(PROBLEM TO WORK ON):
Count the lines in the records that contain the string "opRevolve", treating uppercase and lowercase as different. Reply with only the number.

(DATASET CONTENT):

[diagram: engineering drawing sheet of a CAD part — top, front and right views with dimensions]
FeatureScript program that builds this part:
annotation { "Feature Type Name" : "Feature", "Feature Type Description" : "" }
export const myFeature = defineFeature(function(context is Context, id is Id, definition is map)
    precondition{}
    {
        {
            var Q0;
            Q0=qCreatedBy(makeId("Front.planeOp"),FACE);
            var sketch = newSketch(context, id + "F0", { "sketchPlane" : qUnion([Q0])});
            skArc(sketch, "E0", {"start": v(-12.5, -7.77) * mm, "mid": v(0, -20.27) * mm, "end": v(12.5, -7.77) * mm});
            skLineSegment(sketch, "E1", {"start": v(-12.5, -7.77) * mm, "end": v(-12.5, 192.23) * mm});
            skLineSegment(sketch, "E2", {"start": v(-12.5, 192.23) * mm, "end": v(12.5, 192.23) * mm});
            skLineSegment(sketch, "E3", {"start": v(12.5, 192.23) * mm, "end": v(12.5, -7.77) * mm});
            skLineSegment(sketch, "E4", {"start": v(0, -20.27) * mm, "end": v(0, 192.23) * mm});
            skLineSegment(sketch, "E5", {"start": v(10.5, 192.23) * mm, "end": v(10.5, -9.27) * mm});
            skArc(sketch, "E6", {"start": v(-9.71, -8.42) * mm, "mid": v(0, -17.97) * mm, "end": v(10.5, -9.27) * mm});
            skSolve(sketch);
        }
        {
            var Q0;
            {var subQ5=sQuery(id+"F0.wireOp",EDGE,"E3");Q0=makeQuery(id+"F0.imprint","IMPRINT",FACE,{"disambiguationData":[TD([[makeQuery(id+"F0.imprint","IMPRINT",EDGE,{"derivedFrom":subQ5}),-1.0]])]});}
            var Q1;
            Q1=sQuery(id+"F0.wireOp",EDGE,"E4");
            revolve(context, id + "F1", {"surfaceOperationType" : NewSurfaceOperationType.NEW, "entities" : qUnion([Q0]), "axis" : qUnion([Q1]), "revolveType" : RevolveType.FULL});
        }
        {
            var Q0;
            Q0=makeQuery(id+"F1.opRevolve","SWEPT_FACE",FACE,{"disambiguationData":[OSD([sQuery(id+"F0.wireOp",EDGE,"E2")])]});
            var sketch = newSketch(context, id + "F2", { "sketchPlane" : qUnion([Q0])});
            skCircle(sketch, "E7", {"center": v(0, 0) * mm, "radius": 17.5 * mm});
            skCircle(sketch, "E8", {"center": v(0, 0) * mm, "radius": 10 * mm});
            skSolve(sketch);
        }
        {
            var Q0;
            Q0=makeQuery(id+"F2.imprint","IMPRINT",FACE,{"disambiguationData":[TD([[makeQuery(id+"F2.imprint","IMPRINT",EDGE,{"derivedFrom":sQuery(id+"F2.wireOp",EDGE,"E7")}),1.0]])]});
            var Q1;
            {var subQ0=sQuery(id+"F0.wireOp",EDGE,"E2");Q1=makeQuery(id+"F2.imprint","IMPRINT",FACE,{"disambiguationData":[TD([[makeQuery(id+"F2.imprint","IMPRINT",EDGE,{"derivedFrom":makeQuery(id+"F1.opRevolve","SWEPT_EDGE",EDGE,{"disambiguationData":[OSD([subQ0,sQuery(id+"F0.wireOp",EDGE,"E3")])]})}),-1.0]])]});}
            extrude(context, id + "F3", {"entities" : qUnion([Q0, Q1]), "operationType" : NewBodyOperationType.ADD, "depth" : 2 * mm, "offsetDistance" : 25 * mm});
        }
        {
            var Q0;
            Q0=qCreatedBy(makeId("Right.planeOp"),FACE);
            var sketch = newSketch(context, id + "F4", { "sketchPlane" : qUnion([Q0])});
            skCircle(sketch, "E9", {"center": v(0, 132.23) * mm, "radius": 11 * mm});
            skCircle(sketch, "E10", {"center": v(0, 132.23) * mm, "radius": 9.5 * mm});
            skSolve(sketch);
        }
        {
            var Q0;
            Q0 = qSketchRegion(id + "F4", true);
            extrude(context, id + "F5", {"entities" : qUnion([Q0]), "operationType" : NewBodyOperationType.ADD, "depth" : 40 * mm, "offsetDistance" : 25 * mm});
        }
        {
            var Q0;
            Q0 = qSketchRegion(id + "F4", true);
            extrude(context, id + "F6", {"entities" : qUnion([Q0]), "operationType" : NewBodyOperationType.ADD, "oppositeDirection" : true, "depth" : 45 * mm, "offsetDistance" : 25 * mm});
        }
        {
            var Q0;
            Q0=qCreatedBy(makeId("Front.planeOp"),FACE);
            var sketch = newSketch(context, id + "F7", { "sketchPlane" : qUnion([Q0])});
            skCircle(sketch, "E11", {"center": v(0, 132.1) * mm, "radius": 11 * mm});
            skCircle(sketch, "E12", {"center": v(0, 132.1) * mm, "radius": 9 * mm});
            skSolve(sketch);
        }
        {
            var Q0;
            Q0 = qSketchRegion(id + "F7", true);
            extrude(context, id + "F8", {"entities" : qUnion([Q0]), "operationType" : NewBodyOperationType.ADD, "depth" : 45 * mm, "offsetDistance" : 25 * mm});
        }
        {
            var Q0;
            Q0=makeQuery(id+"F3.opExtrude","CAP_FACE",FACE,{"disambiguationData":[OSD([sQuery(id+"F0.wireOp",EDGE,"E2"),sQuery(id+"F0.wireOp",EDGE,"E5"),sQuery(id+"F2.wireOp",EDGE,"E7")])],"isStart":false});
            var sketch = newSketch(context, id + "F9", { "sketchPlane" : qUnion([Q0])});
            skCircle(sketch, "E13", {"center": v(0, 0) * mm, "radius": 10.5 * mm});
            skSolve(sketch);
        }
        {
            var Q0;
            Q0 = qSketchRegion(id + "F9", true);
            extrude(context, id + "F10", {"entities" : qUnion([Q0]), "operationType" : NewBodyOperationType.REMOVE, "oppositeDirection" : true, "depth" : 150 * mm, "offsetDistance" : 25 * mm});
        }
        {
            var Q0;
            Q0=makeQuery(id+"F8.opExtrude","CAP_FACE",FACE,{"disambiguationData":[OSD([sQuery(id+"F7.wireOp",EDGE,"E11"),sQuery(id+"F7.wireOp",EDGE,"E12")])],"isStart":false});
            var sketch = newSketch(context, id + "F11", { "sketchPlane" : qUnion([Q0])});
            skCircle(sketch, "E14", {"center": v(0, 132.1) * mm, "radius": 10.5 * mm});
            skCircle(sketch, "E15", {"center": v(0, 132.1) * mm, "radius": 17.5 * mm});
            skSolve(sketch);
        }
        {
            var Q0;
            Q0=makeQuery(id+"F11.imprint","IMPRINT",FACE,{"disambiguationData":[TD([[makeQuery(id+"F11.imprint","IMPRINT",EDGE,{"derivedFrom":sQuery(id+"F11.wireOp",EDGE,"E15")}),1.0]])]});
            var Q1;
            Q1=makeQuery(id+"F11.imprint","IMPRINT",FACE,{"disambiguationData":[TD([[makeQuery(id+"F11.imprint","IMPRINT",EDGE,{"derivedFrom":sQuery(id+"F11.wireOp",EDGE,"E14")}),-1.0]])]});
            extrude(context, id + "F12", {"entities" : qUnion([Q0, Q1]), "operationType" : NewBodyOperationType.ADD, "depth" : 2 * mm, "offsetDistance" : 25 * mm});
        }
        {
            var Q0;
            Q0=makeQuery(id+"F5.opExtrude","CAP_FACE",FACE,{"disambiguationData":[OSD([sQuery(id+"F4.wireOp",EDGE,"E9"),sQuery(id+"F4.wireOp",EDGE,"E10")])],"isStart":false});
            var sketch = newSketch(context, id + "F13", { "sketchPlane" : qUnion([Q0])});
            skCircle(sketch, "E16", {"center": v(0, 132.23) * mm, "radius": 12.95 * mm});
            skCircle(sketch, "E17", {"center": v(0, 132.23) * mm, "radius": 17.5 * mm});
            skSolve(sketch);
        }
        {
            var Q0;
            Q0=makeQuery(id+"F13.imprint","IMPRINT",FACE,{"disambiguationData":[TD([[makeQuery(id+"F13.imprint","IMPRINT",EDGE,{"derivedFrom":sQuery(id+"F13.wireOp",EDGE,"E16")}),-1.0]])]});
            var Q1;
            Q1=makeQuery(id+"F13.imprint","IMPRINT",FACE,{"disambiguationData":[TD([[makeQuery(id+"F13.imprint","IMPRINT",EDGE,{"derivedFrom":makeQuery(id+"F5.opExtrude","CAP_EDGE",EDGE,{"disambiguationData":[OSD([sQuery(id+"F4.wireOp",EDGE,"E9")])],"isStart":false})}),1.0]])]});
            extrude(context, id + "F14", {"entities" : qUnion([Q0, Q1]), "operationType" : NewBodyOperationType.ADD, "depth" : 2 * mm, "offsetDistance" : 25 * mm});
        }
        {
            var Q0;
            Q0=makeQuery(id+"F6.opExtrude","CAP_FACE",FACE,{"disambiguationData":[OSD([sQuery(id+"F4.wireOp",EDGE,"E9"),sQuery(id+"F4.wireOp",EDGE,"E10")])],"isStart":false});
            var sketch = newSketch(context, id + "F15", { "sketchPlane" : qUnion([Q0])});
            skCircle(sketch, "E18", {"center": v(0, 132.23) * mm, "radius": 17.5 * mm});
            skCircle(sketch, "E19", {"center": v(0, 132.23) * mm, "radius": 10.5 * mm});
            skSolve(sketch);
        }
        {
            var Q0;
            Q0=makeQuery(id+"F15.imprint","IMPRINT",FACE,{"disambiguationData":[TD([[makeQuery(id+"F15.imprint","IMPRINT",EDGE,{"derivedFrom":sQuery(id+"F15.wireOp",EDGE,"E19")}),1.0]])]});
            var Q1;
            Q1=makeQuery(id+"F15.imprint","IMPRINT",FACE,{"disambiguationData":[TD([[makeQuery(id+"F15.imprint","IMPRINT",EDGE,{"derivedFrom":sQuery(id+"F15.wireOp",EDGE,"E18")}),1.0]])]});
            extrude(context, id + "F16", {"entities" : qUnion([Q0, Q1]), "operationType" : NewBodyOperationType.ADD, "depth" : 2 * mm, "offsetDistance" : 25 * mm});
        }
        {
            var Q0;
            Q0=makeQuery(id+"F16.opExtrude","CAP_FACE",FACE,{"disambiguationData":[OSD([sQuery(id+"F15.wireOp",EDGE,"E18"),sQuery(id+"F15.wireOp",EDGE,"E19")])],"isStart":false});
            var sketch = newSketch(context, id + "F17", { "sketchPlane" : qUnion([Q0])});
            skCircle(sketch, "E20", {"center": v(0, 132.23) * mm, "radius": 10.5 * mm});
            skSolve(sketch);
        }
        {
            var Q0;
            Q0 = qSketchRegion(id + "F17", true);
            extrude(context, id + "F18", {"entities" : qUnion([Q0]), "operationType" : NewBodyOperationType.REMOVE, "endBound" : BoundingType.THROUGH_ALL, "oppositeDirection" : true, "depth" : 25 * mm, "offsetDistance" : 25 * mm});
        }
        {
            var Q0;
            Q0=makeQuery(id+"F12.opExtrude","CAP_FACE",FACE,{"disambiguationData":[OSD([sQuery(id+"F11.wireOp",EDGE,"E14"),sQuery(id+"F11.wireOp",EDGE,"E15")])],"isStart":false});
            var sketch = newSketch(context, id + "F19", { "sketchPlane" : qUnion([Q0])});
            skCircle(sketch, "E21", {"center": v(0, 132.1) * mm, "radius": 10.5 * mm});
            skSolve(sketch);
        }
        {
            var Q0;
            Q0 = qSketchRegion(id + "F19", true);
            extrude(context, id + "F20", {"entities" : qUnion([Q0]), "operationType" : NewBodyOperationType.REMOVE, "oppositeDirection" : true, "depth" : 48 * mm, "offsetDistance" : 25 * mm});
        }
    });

(FINAL RESULT):
2